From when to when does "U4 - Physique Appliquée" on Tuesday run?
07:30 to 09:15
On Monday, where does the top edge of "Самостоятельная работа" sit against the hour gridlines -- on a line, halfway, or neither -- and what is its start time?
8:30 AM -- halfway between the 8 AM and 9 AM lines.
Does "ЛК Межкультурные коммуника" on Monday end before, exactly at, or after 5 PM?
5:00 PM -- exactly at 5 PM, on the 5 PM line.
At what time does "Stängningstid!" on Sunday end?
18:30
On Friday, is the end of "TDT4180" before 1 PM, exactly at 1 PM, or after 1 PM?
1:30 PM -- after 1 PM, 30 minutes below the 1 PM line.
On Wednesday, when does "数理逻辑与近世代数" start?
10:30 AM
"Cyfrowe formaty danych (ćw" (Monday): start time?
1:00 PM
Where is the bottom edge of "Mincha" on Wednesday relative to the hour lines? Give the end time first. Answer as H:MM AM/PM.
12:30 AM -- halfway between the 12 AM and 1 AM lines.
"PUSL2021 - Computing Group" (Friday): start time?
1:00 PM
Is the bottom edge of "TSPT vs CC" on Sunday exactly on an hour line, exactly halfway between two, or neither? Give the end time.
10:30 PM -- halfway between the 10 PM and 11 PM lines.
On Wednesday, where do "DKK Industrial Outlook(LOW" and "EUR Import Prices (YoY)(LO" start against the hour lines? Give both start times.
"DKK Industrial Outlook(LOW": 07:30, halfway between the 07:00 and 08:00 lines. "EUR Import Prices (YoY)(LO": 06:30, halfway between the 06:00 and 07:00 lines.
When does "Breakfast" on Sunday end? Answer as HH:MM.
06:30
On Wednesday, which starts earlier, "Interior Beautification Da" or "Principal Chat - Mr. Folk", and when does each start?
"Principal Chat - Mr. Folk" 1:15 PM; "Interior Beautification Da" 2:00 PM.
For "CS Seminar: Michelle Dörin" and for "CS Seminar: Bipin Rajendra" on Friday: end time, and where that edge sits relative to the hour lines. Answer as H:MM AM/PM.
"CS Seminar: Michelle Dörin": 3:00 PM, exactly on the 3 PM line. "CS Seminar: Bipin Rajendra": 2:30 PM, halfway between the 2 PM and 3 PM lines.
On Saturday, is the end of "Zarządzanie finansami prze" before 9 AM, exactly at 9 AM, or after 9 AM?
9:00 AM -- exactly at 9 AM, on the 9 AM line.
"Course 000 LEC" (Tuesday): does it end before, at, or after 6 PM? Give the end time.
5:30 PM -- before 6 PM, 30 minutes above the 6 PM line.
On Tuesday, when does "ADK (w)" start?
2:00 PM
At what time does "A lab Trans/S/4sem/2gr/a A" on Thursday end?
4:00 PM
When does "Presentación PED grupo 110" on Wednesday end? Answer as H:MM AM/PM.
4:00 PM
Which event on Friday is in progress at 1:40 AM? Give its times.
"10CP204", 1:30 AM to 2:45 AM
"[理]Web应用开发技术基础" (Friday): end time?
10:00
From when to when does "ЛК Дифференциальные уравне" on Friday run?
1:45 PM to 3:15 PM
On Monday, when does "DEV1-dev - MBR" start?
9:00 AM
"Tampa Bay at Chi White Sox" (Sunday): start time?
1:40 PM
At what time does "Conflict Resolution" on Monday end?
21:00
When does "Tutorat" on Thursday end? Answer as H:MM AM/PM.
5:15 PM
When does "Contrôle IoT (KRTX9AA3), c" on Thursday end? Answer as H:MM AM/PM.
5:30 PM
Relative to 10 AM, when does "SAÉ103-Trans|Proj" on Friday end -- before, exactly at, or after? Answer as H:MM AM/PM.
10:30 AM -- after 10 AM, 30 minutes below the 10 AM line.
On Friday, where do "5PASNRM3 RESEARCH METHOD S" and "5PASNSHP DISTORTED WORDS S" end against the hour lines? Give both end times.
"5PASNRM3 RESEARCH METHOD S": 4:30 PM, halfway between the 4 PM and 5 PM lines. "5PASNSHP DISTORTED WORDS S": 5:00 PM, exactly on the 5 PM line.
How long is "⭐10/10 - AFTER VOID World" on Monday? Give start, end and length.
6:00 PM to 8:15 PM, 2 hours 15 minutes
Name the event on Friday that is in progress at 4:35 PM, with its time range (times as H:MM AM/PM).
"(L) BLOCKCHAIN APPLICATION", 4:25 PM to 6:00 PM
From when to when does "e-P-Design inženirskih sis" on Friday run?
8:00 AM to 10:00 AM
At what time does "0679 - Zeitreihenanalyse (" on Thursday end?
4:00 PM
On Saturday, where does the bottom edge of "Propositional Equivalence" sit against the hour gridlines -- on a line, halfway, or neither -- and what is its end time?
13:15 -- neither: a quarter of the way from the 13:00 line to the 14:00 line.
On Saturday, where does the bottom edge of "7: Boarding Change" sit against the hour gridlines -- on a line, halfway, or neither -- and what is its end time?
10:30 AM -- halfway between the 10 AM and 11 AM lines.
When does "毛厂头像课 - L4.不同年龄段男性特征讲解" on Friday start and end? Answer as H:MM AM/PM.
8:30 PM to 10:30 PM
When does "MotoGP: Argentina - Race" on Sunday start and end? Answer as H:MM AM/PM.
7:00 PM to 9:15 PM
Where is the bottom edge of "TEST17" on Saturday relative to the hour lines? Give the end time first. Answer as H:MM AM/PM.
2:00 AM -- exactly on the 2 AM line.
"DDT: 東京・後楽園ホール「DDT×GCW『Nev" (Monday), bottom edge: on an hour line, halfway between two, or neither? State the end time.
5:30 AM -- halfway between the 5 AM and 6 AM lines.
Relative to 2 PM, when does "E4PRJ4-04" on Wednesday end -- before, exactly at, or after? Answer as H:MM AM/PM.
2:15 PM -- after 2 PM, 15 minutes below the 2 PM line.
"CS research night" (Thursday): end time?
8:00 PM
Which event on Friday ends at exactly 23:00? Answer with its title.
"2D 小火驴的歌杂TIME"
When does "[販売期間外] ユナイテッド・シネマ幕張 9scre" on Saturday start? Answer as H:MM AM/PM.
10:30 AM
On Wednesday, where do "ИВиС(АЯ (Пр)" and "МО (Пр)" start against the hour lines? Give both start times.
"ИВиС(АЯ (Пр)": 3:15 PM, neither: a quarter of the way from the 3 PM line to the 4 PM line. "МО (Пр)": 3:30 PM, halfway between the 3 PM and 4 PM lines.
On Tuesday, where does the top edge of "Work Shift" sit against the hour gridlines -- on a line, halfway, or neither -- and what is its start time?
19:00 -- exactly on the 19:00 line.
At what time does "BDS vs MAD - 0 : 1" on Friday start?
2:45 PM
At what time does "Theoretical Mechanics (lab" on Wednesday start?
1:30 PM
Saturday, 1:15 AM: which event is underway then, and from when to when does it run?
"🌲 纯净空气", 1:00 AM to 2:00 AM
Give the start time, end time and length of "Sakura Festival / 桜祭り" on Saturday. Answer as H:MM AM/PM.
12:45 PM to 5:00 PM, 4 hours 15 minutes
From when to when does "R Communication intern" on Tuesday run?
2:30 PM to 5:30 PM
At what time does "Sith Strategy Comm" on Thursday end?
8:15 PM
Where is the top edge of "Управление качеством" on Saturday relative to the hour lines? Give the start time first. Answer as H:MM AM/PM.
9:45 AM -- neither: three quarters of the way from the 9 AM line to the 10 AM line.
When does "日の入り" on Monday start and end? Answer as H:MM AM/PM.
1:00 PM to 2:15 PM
........
Exercise requirements:
Copy every one of the rows above verbatim, from the first line through the last, keeping each character and line break unchanged.

Exercise output:
From when to when does "U4 - Physique Appliquée" on Tuesday run?
07:30 to 09:15
On Monday, where does the top edge of "Самостоятельная работа" sit against the hour gridlines -- on a line, halfway, or neither -- and what is its start time?
8:30 AM -- halfway between the 8 AM and 9 AM lines.
Does "ЛК Межкультурные коммуника" on Monday end before, exactly at, or after 5 PM?
5:00 PM -- exactly at 5 PM, on the 5 PM line.
At what time does "Stängningstid!" on Sunday end?
18:30
On Friday, is the end of "TDT4180" before 1 PM, exactly at 1 PM, or after 1 PM?
1:30 PM -- after 1 PM, 30 minutes below the 1 PM line.
On Wednesday, when does "数理逻辑与近世代数" start?
10:30 AM
"Cyfrowe formaty danych (ćw" (Monday): start time?
1:00 PM
Where is the bottom edge of "Mincha" on Wednesday relative to the hour lines? Give the end time first. Answer as H:MM AM/PM.
12:30 AM -- halfway between the 12 AM and 1 AM lines.
"PUSL2021 - Computing Group" (Friday): start time?
1:00 PM
Is the bottom edge of "TSPT vs CC" on Sunday exactly on an hour line, exactly halfway between two, or neither? Give the end time.
10:30 PM -- halfway between the 10 PM and 11 PM lines.
On Wednesday, where do "DKK Industrial Outlook(LOW" and "EUR Import Prices (YoY)(LO" start against the hour lines? Give both start times.
"DKK Industrial Outlook(LOW": 07:30, halfway between the 07:00 and 08:00 lines. "EUR Import Prices (YoY)(LO": 06:30, halfway between the 06:00 and 07:00 lines.
When does "Breakfast" on Sunday end? Answer as HH:MM.
06:30
On Wednesday, which starts earlier, "Interior Beautification Da" or "Principal Chat - Mr. Folk", and when does each start?
"Principal Chat - Mr. Folk" 1:15 PM; "Interior Beautification Da" 2:00 PM.
For "CS Seminar: Michelle Dörin" and for "CS Seminar: Bipin Rajendra" on Friday: end time, and where that edge sits relative to the hour lines. Answer as H:MM AM/PM.
"CS Seminar: Michelle Dörin": 3:00 PM, exactly on the 3 PM line. "CS Seminar: Bipin Rajendra": 2:30 PM, halfway between the 2 PM and 3 PM lines.
On Saturday, is the end of "Zarządzanie finansami prze" before 9 AM, exactly at 9 AM, or after 9 AM?
9:00 AM -- exactly at 9 AM, on the 9 AM line.
"Course 000 LEC" (Tuesday): does it end before, at, or after 6 PM? Give the end time.
5:30 PM -- before 6 PM, 30 minutes above the 6 PM line.
On Tuesday, when does "ADK (w)" start?
2:00 PM
At what time does "A lab Trans/S/4sem/2gr/a A" on Thursday end?
4:00 PM
When does "Presentación PED grupo 110" on Wednesday end? Answer as H:MM AM/PM.
4:00 PM
Which event on Friday is in progress at 1:40 AM? Give its times.
"10CP204", 1:30 AM to 2:45 AM
"[理]Web应用开发技术基础" (Friday): end time?
10:00
From when to when does "ЛК Дифференциальные уравне" on Friday run?
1:45 PM to 3:15 PM
On Monday, when does "DEV1-dev - MBR" start?
9:00 AM
"Tampa Bay at Chi White Sox" (Sunday): start time?
1:40 PM
At what time does "Conflict Resolution" on Monday end?
21:00
When does "Tutorat" on Thursday end? Answer as H:MM AM/PM.
5:15 PM
When does "Contrôle IoT (KRTX9AA3), c" on Thursday end? Answer as H:MM AM/PM.
5:30 PM
Relative to 10 AM, when does "SAÉ103-Trans|Proj" on Friday end -- before, exactly at, or after? Answer as H:MM AM/PM.
10:30 AM -- after 10 AM, 30 minutes below the 10 AM line.
On Friday, where do "5PASNRM3 RESEARCH METHOD S" and "5PASNSHP DISTORTED WORDS S" end against the hour lines? Give both end times.
"5PASNRM3 RESEARCH METHOD S": 4:30 PM, halfway between the 4 PM and 5 PM lines. "5PASNSHP DISTORTED WORDS S": 5:00 PM, exactly on the 5 PM line.
How long is "⭐10/10 - AFTER VOID World" on Monday? Give start, end and length.
6:00 PM to 8:15 PM, 2 hours 15 minutes
Name the event on Friday that is in progress at 4:35 PM, with its time range (times as H:MM AM/PM).
"(L) BLOCKCHAIN APPLICATION", 4:25 PM to 6:00 PM
From when to when does "e-P-Design inženirskih sis" on Friday run?
8:00 AM to 10:00 AM
At what time does "0679 - Zeitreihenanalyse (" on Thursday end?
4:00 PM
On Saturday, where does the bottom edge of "Propositional Equivalence" sit against the hour gridlines -- on a line, halfway, or neither -- and what is its end time?
13:15 -- neither: a quarter of the way from the 13:00 line to the 14:00 line.
On Saturday, where does the bottom edge of "7: Boarding Change" sit against the hour gridlines -- on a line, halfway, or neither -- and what is its end time?
10:30 AM -- halfway between the 10 AM and 11 AM lines.
When does "毛厂头像课 - L4.不同年龄段男性特征讲解" on Friday start and end? Answer as H:MM AM/PM.
8:30 PM to 10:30 PM
When does "MotoGP: Argentina - Race" on Sunday start and end? Answer as H:MM AM/PM.
7:00 PM to 9:15 PM
Where is the bottom edge of "TEST17" on Saturday relative to the hour lines? Give the end time first. Answer as H:MM AM/PM.
2:00 AM -- exactly on the 2 AM line.
"DDT: 東京・後楽園ホール「DDT×GCW『Nev" (Monday), bottom edge: on an hour line, halfway between two, or neither? State the end time.
5:30 AM -- halfway between the 5 AM and 6 AM lines.
Relative to 2 PM, when does "E4PRJ4-04" on Wednesday end -- before, exactly at, or after? Answer as H:MM AM/PM.
2:15 PM -- after 2 PM, 15 minutes below the 2 PM line.
"CS research night" (Thursday): end time?
8:00 PM
Which event on Friday ends at exactly 23:00? Answer with its title.
"2D 小火驴的歌杂TIME"
When does "[販売期間外] ユナイテッド・シネマ幕張 9scre" on Saturday start? Answer as H:MM AM/PM.
10:30 AM
On Wednesday, where do "ИВиС(АЯ (Пр)" and "МО (Пр)" start against the hour lines? Give both start times.
"ИВиС(АЯ (Пр)": 3:15 PM, neither: a quarter of the way from the 3 PM line to the 4 PM line. "МО (Пр)": 3:30 PM, halfway between the 3 PM and 4 PM lines.
On Tuesday, where does the top edge of "Work Shift" sit against the hour gridlines -- on a line, halfway, or neither -- and what is its start time?
19:00 -- exactly on the 19:00 line.
At what time does "BDS vs MAD - 0 : 1" on Friday start?
2:45 PM
At what time does "Theoretical Mechanics (lab" on Wednesday start?
1:30 PM
Saturday, 1:15 AM: which event is underway then, and from when to when does it run?
"🌲 纯净空气", 1:00 AM to 2:00 AM
Give the start time, end time and length of "Sakura Festival / 桜祭り" on Saturday. Answer as H:MM AM/PM.
12:45 PM to 5:00 PM, 4 hours 15 minutes
From when to when does "R Communication intern" on Tuesday run?
2:30 PM to 5:30 PM
At what time does "Sith Strategy Comm" on Thursday end?
8:15 PM
Where is the top edge of "Управление качеством" on Saturday relative to the hour lines? Give the start time first. Answer as H:MM AM/PM.
9:45 AM -- neither: three quarters of the way from the 9 AM line to the 10 AM line.
When does "日の入り" on Monday start and end? Answer as H:MM AM/PM.
1:00 PM to 2:15 PM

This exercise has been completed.